Ma è stata la scoperta di un luogo chiamato Zabriskie Point, nel cuore della Death Valley, la Valle della Morte, il punto di massima depressione geologica degli Stati Uniti, che ha fatto concretizzare l'idea e ha gettato le basi di quello che, a ragione, può essere definito l'espressione massima di un autore al culmine della sua percezione creativa, sui temi e le contraddizioni del nostro tempo, in un paese come l'America che è il luogo dove si concentrano allo stato puro alcune verità essenziali, ma anche il paese dove si dilata metaforicamente la realtà che configura il dramma esistenziale di molti.
Certo con "Zabriskie Point", Antonioni non esaurisce tutto quello che può essere detto sull'America, sui giovani e sulla società dei consumi, sulle tradizioni americane e sulla faticosa ricerca del nuovo.
"Zabriskie Point" è una storia semplice che parla di cose complesse, è una favola e una fantasticheria, un sogno e una profezia, un'astrazione e un'utopia, per cercare di dipanare il filo di un discorso che si sviluppa attorno ad una realtà difficile e violenta, che quotidianamente assedia la vita delle nuove generazioni e invalida sul nascere le loro speranze di cambiamento delle strutture della società.

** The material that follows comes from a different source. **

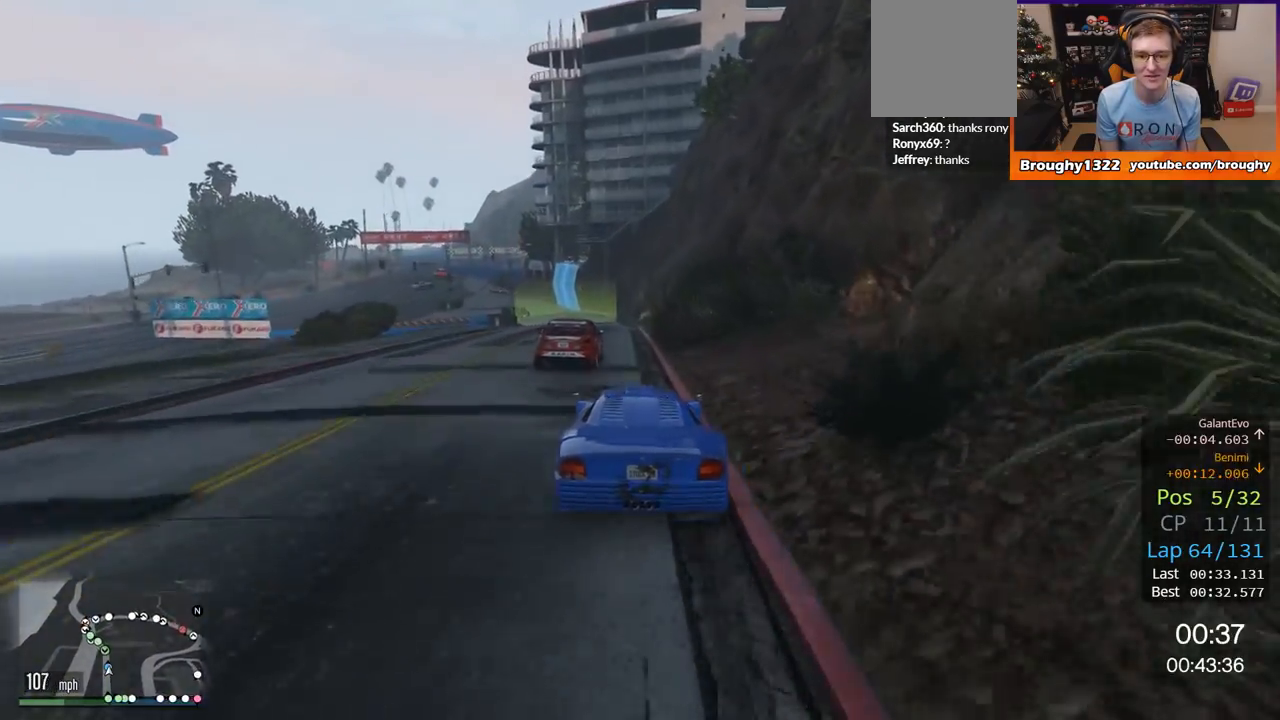
{"buttons": [], "left_stick": "center", "right_stick": "center", "events": [[167, "R2", "up"], [167, "left_stick", "up-left"], [451, "left_stick", "center"]]}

Il film non si incentra tutto attorno alla vicenda di Daria (Daria Halprin) e Mark (Mark Frechette) - i due giovani, sconosciuti protagonisti - e di qualche altro soggetto più o meno sistemato all'interno di questo tipo di mondo.
E in parte non è neppure un film sulla contestazione giovanile, che a quel tempo scuoteva l'America e non solo l'America. Ma è un film che, pur partendo da un meeting studentesco, segue un itinerario completamente diverso, per parlare di libertà individuale e di libertà assoluta.
Il sogno, impossibile, di chi fugge dal denaro, dal consumismo, dall'establishment, dal potere, e lo annienta solo nell'immaginazione.
Attorno a questa utopia c'è il paesaggio, ci sono le montagne, il deserto, le città, le foreste di cactus, ma anche i ghetti, la gente che soffre, quella che si rivolta, quella che sa e capisce ma non ha la forza di ribellarsi, quella che forse è colpevole. C'è tutto questo perché sono l'anima e la linfa di questa America innocente e violenta.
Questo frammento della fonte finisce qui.